CCP officials worry the United States will investigate the regime’s crimes of killing for organs in China, primarily using Falun Gong practitioners.
Top officials within the Chinese Communist Party (CCP) worry that if their crimes against their own people are fully exposed, the backlash at home and internationally could undermine or even topple the regime, according to a well-positioned source within the Party security apparatus.
The officials are particularly concerned that their crimes of torture as well as the killing of Falun Gong practitioners for their organs will be exposed on an international scale, the source told The Epoch Times.
The details of the crimes are so “inhuman,” he said, that if they break into the mainstream of public awareness, it would prompt widespread calls for accountability. Top CCP officials may face formal investigations, prosecution, and international tribunals, which would then destabilize the regime domestically, he said.
“This could lead not only to the collapse of the Party and the nation but also to the prosecution of all major CCP leaders,“ he said, including CCP leader Xi Jinping “in an international court.”
The source has access to information within the highest echelons of the CCP security apparatus. He has previously provided credible information.
Reports of torture in China’s prisons and labor camps surged in 1999 with the onset of the persecution of Falun Gong, a faith group the regime set out to “eradicate” after government surveys indicated some 70 million people picked up the spiritual practice, outgrowing CCP membership.
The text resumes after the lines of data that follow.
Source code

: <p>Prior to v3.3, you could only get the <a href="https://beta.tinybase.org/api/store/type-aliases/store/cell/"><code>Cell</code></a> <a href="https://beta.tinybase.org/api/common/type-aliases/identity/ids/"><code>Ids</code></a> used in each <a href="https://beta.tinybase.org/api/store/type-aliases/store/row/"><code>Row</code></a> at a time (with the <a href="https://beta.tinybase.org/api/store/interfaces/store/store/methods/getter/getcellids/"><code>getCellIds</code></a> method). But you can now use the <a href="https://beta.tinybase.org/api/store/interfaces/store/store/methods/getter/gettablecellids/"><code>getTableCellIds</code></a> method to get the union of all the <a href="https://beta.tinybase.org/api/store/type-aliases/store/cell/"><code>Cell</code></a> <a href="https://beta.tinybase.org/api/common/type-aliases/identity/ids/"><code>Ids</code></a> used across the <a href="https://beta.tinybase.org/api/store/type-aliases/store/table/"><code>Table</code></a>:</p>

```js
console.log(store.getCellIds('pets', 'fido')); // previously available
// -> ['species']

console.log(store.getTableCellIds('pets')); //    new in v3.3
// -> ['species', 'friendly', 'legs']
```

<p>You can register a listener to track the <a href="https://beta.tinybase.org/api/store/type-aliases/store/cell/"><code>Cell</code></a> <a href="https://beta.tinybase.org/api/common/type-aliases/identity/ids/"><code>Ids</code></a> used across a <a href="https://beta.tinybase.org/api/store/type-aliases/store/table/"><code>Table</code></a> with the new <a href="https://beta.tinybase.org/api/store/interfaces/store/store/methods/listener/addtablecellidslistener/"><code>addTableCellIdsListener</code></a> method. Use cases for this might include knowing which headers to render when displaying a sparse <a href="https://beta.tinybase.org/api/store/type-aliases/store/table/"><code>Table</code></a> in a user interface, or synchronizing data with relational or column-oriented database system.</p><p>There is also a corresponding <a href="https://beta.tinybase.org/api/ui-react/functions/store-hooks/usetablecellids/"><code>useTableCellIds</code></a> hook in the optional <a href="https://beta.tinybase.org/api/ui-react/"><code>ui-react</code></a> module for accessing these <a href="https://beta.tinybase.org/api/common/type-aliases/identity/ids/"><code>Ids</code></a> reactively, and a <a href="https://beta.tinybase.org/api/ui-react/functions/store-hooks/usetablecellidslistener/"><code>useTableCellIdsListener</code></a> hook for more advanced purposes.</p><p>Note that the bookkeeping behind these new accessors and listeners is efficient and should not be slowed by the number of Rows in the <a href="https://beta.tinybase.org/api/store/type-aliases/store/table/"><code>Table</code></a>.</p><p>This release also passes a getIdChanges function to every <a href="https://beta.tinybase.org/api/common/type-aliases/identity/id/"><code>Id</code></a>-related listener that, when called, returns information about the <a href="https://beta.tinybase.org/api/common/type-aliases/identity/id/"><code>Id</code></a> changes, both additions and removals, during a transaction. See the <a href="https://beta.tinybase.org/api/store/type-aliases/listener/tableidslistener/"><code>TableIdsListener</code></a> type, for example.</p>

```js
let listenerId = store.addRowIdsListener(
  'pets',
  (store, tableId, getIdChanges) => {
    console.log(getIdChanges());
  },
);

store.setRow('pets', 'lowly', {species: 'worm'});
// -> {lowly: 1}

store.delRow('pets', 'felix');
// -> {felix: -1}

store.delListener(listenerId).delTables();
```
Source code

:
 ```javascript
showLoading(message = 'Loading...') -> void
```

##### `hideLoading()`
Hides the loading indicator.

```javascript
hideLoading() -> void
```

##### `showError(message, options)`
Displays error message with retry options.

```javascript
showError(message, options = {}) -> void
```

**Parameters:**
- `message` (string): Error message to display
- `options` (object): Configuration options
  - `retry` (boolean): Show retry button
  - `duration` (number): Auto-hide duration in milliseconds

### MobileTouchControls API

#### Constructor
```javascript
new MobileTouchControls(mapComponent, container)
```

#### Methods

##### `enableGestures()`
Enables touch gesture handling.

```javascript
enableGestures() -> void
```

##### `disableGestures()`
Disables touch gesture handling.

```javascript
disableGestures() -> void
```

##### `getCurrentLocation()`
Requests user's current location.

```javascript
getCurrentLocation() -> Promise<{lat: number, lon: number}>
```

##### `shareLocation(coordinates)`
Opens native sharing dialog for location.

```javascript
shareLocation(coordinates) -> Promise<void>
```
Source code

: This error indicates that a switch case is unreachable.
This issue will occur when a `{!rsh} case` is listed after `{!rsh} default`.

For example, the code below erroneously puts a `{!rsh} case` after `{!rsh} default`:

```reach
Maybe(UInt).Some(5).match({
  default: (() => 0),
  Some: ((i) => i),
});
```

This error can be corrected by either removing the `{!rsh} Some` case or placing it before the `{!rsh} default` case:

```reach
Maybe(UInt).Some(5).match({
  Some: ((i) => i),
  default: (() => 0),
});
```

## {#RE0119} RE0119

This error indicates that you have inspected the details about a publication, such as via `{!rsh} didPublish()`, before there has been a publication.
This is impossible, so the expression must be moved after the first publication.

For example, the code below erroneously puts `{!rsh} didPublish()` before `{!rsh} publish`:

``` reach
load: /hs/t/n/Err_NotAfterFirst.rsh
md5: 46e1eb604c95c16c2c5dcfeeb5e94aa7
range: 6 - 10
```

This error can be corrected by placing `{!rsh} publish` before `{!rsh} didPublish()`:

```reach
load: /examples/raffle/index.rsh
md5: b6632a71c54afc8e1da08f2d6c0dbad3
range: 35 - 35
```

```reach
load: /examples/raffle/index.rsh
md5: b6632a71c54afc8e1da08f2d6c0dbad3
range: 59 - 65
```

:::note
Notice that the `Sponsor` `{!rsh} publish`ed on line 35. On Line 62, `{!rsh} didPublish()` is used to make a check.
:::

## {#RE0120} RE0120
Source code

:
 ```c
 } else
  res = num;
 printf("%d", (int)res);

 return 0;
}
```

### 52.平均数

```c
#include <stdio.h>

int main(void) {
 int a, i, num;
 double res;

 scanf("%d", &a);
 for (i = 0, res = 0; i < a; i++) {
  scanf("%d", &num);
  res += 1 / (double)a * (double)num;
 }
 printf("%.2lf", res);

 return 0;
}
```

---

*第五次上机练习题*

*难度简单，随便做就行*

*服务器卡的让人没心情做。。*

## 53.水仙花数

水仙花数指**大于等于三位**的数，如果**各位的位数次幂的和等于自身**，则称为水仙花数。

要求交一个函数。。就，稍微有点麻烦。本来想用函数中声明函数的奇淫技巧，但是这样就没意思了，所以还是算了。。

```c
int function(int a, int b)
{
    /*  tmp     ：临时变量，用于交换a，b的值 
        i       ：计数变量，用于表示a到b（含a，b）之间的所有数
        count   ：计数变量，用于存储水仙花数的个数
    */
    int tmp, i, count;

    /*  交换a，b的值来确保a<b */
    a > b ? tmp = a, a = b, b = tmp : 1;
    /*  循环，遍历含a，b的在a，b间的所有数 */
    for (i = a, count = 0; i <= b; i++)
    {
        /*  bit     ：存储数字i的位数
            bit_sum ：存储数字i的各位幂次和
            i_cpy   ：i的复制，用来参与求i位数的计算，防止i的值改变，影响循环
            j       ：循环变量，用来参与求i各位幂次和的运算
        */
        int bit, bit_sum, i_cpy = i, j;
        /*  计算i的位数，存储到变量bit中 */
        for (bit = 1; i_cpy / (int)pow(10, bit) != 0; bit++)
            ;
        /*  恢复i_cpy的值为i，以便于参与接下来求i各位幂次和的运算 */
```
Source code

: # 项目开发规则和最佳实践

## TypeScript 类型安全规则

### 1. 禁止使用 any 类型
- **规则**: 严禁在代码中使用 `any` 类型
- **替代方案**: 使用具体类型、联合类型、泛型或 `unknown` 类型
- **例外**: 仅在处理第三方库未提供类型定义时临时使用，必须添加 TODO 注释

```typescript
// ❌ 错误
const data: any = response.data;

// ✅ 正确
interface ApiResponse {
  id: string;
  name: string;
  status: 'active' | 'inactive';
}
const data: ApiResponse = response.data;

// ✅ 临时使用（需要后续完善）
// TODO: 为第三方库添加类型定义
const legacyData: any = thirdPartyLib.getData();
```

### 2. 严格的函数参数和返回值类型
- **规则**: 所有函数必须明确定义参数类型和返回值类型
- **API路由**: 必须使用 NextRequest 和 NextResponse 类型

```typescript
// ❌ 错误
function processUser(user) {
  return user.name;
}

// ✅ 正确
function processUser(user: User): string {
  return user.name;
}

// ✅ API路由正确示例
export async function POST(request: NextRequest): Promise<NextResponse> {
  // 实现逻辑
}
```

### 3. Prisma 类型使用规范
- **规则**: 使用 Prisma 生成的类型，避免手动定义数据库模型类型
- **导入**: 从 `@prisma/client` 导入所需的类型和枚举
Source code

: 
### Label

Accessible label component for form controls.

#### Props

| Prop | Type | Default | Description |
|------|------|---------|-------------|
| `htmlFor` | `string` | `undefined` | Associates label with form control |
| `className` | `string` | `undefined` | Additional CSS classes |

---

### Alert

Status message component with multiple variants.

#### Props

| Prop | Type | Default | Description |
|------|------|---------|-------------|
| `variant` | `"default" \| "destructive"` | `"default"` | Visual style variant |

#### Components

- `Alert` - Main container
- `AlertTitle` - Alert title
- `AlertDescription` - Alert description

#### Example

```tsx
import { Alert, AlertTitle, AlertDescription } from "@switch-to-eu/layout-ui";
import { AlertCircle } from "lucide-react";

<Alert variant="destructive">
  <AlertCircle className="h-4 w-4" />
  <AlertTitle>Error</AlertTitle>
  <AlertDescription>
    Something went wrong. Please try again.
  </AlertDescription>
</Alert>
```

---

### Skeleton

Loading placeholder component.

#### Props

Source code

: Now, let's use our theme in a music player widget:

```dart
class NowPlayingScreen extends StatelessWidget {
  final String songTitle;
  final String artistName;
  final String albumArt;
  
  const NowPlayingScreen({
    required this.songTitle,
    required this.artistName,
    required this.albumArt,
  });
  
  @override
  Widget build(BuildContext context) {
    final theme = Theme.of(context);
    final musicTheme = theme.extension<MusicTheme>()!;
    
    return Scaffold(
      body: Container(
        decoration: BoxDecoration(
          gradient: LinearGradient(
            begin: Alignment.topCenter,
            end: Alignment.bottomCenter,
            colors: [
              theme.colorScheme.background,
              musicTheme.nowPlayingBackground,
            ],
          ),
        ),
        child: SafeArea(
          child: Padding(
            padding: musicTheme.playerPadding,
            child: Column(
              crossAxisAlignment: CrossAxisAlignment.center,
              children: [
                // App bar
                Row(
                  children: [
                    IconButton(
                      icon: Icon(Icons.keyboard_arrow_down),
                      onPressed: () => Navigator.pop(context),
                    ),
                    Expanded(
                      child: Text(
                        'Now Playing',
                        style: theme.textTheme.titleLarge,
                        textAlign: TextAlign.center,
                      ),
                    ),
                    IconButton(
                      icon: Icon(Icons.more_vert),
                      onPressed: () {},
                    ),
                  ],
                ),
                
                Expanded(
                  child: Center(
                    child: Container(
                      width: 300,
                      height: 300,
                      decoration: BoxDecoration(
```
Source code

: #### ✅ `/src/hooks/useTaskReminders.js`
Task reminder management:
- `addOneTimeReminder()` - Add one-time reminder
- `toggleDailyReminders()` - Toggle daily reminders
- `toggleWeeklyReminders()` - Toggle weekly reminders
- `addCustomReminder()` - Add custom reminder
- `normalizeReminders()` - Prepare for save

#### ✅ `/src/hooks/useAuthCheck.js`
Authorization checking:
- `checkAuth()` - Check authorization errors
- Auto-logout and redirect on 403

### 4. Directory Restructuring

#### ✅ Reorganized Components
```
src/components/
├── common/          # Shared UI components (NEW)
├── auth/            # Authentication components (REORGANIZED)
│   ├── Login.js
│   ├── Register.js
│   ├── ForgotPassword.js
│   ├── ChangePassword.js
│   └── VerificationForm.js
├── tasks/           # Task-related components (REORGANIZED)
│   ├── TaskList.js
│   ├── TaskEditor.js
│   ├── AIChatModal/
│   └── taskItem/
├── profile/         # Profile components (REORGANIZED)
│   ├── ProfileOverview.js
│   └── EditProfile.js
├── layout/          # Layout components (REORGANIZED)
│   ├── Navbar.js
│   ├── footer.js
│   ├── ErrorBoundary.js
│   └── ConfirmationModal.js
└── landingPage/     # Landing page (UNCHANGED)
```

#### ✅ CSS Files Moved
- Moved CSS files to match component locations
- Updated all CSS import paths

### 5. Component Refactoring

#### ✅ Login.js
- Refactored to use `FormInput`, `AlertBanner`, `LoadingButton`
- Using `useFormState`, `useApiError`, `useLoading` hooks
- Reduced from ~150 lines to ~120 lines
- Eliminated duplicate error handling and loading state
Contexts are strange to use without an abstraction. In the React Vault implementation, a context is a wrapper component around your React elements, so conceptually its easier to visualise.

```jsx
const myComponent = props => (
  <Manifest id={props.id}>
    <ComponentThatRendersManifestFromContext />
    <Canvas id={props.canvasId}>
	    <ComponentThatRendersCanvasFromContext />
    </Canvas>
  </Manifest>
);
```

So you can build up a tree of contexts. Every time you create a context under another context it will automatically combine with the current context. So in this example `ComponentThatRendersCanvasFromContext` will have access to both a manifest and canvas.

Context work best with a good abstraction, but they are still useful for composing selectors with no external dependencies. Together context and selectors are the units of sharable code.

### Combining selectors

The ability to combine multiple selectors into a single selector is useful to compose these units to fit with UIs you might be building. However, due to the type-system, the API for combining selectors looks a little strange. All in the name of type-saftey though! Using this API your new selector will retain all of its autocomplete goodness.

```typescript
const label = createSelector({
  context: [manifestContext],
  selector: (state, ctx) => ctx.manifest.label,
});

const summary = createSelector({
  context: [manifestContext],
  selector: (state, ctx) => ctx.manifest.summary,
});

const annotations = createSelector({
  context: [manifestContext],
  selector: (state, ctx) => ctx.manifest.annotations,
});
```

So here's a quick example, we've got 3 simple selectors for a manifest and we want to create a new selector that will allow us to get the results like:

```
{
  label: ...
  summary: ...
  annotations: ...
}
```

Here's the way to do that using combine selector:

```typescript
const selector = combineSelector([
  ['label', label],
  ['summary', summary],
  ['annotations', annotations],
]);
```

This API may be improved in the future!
The regime imprisoned millions in its ensuing persecution campaign, and verified deaths quickly numbered into the thousands.
Around the same time, China’s transplant industry exploded. In a nation culturally reluctant to donate organs, there was suddenly an overabundant organ supply, with hospitals offering wait times as short as one week.
Starting in 2006, several whistleblowers came forward to testify that the regime was killing prisoners of conscience, mainly Falun Gong practitioners, to fuel the lucrative state-sanctioned organ trade.
While these crimes have drawn some media attention, they’ve never been formally investigated by a major government—at least not with publicly released results.
In recent years, though, it appears the dam has been breaking, with mentions of the crimes in Congressional resolutions and U.S. State Department reports.